● Reading text
━━━

Atreus works himself up into a vengeful rage against his twin brother, Thyestes, with whom he had been battling for the throne of Mycenae for some time, and who had also seduced his wife, Aerope (thus putting the paternity of his sons, Agamemnon and Menelaus, in some doubt). His attendant counsels restraint, but Atreus is arrogant and unrestrainable. He reveals his idea (in fact a repeat of the family history of Tantalus and Pelops before him) to kill his brother’s children and serve them up as a meal to their father. He also intends (against the advice of his ministers) to involve his own sons, Agamemnon and Menelaus, as agents in his crime by using them as emissaries to lure Thyestes back from exile to the palace with a pretence of reconciliation. The Chorus states its view of what a king should be, and hopes that harmony will return to the royal family with the return of Thyestes, expressing its ideal of a simple life in seclusion.
Thyestes returns happily and is greeted by his three sons. He no longer craves power, but instead longs for poverty, retirement and a quiet life. Although he is still wary and a bit confused at Atreus’ apparent change of heart, his own son, young Tantalus, convinces him that Atreus means well. Atreus (pretending to be happy, but in fact in a triumphantly vengeful mood) greets Thyestes and proceeds to offer him half of his kingdom. Thyestes is pleasantly surprised and pledges his sons as goodwill. The Chorus sings of the strength of family ties, and comments on the drastic change from war preparations to peace.

━━━

● Job 1
Extract every line of the records below that contains the string "radius".

━━━

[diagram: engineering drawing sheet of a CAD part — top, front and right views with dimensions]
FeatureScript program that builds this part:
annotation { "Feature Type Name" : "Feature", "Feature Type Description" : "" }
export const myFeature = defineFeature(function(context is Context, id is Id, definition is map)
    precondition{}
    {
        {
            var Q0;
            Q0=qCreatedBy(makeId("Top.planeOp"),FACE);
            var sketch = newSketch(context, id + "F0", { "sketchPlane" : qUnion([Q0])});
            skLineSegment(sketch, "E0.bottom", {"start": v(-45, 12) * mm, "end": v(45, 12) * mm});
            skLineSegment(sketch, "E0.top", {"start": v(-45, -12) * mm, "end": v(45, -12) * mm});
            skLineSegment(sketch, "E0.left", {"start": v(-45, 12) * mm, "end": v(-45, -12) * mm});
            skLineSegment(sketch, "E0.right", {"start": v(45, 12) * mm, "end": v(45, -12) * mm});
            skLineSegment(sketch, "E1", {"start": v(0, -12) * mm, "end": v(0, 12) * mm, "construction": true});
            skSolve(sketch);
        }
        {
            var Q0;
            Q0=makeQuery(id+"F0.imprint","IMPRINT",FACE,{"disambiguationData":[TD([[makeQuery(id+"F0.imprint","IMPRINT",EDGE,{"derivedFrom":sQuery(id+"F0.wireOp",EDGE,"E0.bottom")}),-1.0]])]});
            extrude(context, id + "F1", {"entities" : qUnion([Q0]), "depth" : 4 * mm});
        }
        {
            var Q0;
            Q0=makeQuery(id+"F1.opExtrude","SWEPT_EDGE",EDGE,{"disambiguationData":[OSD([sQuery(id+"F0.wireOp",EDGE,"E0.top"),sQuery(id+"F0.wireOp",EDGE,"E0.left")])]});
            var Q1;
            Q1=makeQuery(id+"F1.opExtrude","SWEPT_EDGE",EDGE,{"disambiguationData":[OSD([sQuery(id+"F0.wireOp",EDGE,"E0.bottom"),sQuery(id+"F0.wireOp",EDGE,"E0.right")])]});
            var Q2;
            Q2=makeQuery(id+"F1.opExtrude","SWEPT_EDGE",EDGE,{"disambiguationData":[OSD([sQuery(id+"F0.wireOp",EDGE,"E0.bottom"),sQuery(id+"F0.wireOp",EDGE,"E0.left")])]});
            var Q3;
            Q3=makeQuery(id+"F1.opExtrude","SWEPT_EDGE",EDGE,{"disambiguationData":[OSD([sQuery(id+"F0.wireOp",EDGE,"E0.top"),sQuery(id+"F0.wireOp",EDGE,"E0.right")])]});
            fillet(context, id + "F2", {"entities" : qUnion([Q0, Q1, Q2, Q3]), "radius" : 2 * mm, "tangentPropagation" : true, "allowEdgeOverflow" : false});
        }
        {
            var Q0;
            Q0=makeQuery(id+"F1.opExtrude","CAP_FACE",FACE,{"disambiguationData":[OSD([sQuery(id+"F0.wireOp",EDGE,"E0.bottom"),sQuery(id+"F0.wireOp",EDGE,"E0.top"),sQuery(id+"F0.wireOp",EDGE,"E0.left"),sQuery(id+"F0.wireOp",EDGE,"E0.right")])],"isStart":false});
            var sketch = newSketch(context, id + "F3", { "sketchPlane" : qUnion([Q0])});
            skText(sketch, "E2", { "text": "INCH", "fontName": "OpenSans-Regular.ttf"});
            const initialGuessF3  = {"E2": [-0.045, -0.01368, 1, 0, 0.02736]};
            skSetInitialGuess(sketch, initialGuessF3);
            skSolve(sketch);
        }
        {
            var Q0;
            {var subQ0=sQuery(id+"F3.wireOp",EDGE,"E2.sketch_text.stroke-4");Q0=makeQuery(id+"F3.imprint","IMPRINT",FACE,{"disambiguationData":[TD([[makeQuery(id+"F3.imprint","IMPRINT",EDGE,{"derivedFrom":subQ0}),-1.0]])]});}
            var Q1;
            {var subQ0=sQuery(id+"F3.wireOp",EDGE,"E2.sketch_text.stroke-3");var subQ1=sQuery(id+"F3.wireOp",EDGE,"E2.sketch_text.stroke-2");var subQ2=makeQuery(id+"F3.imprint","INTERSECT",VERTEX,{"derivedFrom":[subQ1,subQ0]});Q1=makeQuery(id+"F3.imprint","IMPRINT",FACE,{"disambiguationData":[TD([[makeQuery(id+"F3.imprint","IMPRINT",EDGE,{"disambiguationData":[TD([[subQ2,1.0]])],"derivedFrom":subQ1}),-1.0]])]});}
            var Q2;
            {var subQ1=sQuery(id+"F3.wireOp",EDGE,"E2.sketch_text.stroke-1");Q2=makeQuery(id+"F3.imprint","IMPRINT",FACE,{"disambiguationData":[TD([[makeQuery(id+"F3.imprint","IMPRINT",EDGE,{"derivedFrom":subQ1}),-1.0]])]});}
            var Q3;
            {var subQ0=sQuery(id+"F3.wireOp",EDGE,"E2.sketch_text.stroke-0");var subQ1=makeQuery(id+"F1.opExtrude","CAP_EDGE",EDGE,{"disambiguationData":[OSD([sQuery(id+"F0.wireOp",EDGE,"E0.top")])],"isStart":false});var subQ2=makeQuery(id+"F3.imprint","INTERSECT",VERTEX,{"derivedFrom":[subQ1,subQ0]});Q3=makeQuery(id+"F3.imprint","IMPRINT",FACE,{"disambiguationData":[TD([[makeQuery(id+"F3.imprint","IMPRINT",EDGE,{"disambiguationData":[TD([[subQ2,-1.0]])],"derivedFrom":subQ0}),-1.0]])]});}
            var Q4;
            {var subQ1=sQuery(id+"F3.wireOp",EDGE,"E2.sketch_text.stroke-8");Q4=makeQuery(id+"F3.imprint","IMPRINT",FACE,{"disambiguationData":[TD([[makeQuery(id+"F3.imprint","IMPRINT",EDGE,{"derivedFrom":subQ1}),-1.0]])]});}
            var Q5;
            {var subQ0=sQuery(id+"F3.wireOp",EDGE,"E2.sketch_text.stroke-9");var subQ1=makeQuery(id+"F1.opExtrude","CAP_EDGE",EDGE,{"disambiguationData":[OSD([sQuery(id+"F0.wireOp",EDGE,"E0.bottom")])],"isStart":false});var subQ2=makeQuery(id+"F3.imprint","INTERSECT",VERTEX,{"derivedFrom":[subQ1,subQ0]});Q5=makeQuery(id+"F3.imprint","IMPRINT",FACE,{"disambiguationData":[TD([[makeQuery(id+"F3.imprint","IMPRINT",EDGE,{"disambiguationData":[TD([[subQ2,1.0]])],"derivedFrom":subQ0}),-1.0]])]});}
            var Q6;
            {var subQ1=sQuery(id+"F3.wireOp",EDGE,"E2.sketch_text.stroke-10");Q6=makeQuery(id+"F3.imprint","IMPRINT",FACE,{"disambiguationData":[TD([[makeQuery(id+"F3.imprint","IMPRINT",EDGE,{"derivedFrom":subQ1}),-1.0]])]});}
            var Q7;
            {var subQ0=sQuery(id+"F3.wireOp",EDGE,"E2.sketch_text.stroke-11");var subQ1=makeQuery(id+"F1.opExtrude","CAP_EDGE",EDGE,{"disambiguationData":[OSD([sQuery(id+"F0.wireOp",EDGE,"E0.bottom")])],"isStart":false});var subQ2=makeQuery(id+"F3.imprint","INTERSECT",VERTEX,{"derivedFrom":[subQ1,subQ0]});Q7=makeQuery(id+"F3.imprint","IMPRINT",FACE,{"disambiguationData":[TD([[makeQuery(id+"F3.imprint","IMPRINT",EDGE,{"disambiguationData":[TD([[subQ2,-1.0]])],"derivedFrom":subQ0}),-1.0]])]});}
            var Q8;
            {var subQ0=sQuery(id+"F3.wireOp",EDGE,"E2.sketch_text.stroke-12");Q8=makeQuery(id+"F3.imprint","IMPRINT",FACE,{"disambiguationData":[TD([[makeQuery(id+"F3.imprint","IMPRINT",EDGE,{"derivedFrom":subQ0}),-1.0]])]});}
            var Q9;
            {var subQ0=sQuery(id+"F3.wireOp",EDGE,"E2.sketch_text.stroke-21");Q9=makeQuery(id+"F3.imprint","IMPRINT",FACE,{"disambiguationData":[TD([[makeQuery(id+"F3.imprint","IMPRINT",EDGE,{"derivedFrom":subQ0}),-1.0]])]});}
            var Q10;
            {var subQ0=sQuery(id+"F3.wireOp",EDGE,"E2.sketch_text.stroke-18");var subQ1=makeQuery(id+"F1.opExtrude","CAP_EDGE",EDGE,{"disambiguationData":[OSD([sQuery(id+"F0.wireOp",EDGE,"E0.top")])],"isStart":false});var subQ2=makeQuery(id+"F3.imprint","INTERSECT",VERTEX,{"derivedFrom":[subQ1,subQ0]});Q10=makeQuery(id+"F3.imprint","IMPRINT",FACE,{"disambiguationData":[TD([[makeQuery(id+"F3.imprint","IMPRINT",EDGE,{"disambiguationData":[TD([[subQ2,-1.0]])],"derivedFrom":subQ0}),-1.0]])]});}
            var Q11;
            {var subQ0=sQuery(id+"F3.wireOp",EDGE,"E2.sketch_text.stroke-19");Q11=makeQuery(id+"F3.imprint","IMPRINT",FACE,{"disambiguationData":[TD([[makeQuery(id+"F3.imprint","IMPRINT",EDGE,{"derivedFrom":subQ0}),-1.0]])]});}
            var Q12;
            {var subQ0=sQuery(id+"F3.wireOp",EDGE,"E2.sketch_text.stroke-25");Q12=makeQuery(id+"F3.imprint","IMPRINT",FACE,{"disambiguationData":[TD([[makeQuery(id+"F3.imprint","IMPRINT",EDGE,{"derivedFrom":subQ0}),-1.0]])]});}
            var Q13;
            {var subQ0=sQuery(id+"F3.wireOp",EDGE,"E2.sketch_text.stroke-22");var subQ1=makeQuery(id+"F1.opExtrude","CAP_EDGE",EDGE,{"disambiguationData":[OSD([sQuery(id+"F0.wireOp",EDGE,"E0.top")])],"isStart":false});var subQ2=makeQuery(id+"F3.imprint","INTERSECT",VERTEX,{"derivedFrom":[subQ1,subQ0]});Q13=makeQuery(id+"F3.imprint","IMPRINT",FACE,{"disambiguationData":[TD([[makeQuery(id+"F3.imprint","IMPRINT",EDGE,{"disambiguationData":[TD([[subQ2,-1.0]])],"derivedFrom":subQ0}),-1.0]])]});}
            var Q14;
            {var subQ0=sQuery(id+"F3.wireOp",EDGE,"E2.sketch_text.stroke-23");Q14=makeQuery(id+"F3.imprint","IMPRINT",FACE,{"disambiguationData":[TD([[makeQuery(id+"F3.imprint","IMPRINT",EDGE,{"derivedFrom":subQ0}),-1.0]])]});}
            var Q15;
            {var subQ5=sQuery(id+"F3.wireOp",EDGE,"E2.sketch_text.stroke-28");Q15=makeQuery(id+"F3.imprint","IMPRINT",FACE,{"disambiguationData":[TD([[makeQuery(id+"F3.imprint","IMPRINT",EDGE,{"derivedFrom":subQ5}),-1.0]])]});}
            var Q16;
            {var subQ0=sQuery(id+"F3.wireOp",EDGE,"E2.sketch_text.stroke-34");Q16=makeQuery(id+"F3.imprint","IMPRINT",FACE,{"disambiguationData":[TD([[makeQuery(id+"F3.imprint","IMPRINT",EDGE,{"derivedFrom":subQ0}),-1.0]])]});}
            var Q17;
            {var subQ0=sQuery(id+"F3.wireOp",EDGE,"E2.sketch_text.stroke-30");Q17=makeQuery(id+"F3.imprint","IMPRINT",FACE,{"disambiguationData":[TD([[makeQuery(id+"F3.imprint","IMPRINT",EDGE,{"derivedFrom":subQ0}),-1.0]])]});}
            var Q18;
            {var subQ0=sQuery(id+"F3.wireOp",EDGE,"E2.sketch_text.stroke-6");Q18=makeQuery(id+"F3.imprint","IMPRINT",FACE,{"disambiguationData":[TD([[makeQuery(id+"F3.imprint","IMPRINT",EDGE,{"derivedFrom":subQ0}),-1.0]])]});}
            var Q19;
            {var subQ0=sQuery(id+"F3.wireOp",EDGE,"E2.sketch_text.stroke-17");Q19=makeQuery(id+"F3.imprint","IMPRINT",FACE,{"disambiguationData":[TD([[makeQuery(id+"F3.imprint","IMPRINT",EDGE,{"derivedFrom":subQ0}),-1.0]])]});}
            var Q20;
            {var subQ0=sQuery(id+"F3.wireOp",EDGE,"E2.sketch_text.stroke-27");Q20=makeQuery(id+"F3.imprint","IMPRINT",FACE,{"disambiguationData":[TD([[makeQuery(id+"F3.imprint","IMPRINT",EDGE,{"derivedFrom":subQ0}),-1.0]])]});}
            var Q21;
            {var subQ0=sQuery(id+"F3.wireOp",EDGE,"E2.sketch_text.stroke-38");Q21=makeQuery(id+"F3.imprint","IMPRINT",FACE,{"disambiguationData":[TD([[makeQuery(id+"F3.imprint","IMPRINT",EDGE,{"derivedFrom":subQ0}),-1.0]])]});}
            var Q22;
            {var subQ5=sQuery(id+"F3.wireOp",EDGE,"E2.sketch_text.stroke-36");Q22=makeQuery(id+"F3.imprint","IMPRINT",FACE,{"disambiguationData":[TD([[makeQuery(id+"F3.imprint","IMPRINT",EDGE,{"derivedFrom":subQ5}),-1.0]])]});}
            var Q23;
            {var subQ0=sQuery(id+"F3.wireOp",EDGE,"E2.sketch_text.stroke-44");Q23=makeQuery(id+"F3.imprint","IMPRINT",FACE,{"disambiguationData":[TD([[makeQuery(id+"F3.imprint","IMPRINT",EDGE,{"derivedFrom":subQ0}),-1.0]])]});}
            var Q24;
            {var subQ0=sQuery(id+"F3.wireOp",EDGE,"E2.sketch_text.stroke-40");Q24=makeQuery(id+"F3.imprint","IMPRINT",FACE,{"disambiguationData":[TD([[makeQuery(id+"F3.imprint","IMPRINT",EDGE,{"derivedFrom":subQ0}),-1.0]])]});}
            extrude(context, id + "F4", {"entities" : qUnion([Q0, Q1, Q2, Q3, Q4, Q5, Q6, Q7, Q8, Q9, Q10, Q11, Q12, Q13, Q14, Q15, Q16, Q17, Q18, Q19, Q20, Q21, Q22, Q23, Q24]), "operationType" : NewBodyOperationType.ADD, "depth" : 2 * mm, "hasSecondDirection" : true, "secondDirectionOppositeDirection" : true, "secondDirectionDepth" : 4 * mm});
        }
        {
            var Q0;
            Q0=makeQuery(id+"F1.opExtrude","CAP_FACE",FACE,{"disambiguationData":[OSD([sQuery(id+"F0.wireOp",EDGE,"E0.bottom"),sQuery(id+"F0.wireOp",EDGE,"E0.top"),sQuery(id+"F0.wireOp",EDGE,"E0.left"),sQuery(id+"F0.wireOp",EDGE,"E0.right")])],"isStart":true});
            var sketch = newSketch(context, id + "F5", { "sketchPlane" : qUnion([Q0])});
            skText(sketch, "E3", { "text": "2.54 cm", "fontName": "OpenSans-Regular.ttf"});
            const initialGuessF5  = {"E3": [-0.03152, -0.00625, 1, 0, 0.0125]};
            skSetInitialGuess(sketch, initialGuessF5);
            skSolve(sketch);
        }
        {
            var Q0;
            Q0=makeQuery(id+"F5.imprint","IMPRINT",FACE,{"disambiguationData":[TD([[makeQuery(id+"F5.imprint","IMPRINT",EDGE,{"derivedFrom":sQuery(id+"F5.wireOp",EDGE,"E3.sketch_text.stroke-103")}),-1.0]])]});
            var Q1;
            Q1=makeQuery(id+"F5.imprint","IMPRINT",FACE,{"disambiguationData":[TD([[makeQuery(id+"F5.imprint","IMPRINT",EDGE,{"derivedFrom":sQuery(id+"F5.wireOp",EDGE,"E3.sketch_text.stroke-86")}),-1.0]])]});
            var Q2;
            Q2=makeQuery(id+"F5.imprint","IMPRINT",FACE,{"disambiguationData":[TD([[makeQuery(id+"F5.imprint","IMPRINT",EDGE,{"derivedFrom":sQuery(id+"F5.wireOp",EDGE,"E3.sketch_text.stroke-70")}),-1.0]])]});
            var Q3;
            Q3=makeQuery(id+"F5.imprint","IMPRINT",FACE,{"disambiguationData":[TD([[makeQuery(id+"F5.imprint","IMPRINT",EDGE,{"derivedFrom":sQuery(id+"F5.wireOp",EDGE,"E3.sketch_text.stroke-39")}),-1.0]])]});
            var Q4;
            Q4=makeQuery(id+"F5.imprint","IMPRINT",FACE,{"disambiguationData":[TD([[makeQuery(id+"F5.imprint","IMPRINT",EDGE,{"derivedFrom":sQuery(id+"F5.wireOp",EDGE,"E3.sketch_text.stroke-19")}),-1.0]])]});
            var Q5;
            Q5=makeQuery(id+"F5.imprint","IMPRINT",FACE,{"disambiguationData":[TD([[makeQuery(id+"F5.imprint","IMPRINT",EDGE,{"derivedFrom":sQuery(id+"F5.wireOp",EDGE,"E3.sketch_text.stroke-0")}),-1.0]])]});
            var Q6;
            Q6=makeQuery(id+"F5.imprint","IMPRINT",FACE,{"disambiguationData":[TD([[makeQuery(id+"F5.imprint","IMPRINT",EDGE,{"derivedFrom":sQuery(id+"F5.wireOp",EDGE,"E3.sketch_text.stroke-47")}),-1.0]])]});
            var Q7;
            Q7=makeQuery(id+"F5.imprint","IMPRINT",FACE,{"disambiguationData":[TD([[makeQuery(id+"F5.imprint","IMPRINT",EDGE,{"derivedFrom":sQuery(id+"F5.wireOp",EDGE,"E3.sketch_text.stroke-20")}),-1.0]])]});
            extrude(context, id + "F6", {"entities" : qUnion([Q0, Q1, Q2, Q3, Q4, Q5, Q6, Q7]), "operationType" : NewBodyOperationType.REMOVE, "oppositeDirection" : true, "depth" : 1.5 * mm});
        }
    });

━━━

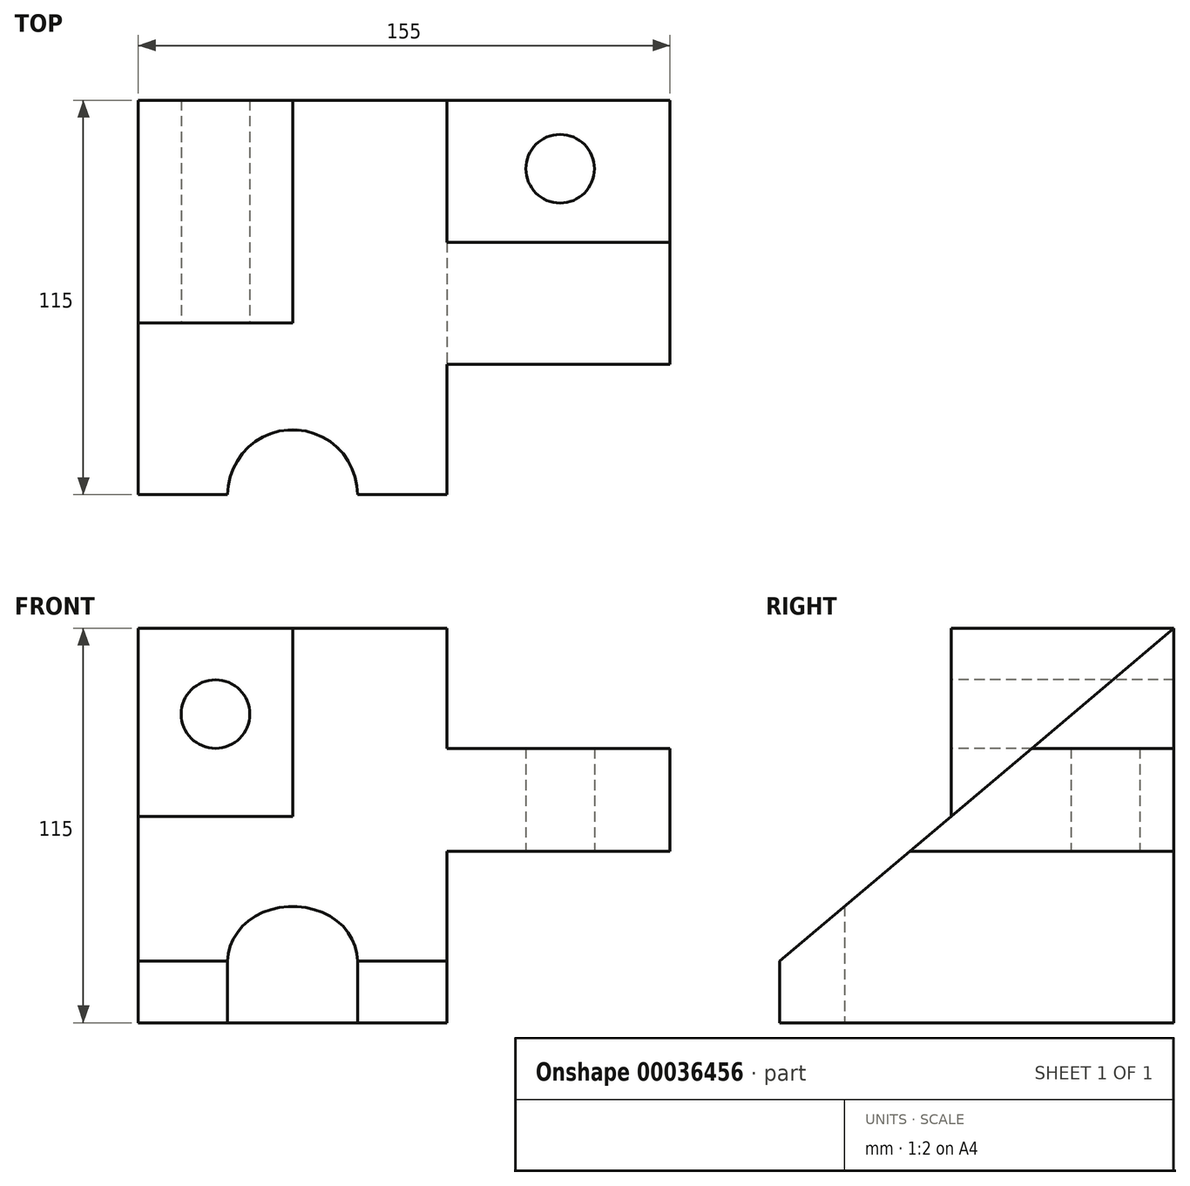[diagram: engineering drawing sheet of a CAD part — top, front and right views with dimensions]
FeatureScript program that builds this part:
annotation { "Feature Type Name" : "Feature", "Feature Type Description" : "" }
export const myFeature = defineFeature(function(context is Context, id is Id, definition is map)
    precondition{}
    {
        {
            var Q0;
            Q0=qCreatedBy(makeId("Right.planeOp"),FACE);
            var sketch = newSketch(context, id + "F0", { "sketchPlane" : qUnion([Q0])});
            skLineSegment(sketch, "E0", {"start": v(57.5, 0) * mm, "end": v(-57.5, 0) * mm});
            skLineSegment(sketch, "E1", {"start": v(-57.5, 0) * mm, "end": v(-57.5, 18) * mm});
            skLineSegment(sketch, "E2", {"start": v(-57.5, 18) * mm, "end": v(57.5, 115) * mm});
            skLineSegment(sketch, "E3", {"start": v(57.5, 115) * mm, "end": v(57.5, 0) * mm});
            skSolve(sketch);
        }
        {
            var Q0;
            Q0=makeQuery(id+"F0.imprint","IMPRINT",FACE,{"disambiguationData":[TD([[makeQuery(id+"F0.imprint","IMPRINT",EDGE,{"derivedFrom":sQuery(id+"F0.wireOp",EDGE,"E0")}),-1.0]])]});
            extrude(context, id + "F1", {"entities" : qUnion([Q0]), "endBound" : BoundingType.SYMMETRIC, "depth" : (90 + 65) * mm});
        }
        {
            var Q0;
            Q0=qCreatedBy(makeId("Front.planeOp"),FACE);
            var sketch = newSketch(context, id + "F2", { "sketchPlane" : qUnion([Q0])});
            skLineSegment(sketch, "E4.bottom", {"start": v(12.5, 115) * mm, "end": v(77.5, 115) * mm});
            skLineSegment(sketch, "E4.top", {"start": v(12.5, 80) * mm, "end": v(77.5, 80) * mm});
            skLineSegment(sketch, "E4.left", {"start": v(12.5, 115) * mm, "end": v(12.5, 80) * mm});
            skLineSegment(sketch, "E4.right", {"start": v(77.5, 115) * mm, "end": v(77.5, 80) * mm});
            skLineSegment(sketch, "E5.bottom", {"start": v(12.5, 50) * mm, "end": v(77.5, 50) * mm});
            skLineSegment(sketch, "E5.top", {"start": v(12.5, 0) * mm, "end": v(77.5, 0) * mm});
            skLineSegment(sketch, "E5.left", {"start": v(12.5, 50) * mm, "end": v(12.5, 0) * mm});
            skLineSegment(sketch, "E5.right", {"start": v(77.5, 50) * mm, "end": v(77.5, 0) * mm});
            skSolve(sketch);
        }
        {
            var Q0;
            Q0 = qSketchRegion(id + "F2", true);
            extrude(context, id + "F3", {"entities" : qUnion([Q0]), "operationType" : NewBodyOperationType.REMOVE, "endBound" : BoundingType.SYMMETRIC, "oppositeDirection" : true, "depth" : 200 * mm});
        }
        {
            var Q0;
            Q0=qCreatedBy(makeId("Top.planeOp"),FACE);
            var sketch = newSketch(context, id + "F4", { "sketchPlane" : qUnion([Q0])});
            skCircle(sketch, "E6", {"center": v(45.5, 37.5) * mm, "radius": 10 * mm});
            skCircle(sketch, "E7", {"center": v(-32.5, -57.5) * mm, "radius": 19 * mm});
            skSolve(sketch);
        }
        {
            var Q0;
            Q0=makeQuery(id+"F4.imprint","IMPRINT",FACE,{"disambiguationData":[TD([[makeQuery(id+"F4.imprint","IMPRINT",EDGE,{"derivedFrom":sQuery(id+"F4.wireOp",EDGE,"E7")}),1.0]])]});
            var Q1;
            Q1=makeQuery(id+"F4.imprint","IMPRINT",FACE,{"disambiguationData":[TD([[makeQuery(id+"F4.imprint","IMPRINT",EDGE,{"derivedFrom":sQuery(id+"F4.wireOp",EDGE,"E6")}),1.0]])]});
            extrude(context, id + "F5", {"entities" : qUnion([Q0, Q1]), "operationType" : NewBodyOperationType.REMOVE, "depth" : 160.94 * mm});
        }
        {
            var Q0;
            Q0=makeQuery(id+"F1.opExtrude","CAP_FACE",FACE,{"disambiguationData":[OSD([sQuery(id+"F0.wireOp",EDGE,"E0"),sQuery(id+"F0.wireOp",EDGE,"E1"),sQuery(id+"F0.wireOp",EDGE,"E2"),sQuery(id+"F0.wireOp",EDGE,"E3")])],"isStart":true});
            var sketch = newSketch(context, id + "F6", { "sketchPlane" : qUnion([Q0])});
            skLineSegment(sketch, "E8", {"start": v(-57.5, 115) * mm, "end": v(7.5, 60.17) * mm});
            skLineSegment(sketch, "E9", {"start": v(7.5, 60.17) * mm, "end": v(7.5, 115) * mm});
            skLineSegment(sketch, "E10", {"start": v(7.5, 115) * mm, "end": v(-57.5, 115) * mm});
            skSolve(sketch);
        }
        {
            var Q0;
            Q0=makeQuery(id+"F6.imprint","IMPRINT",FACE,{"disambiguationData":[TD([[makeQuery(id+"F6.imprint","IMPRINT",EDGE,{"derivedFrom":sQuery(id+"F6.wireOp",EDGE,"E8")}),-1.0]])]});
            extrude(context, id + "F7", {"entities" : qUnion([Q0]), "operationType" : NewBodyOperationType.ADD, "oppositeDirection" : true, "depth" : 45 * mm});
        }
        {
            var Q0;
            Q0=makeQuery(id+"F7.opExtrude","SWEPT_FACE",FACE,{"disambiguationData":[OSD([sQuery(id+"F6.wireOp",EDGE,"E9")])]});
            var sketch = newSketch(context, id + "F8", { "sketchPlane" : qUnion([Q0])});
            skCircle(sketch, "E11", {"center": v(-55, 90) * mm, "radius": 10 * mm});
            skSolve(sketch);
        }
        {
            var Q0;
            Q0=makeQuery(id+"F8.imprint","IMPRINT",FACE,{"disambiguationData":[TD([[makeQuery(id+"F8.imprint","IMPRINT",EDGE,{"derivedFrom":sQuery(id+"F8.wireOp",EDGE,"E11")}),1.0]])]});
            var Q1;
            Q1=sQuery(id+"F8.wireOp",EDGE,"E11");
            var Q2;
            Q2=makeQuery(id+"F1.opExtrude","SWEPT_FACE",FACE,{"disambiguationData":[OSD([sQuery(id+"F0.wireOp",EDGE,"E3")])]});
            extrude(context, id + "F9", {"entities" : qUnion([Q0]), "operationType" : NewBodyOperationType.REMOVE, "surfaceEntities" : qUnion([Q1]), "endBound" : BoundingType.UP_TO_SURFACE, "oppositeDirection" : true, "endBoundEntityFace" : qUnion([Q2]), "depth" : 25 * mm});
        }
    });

━━━

● Job 2
Decide whether each statement agrees with the plot summary, and answer yes or no, quoting the summary's deciding words. (a) Atreus's attendant urges him to hold back. (b) Thyestes comes back wanting power. (c) Atreus offers Thyestes half of his kingdom.

● Task answer 1
            fillet(context, id + "F2", {"entities" : qUnion([Q0, Q1, Q2, Q3]), "radius" : 2 * mm, "tangentPropagation" : true, "allowEdgeOverflow" : false});
            skCircle(sketch, "E6", {"center": v(45.5, 37.5) * mm, "radius": 10 * mm});
            skCircle(sketch, "E7", {"center": v(-32.5, -57.5) * mm, "radius": 19 * mm});
            skCircle(sketch, "E11", {"center": v(-55, 90) * mm, "radius": 10 * mm});

● Task answer 2
(a) Yes: "His attendant counsels restraint"
(b) No: "He no longer craves power"
(c) Yes: "proceeds to offer him half of his kingdom"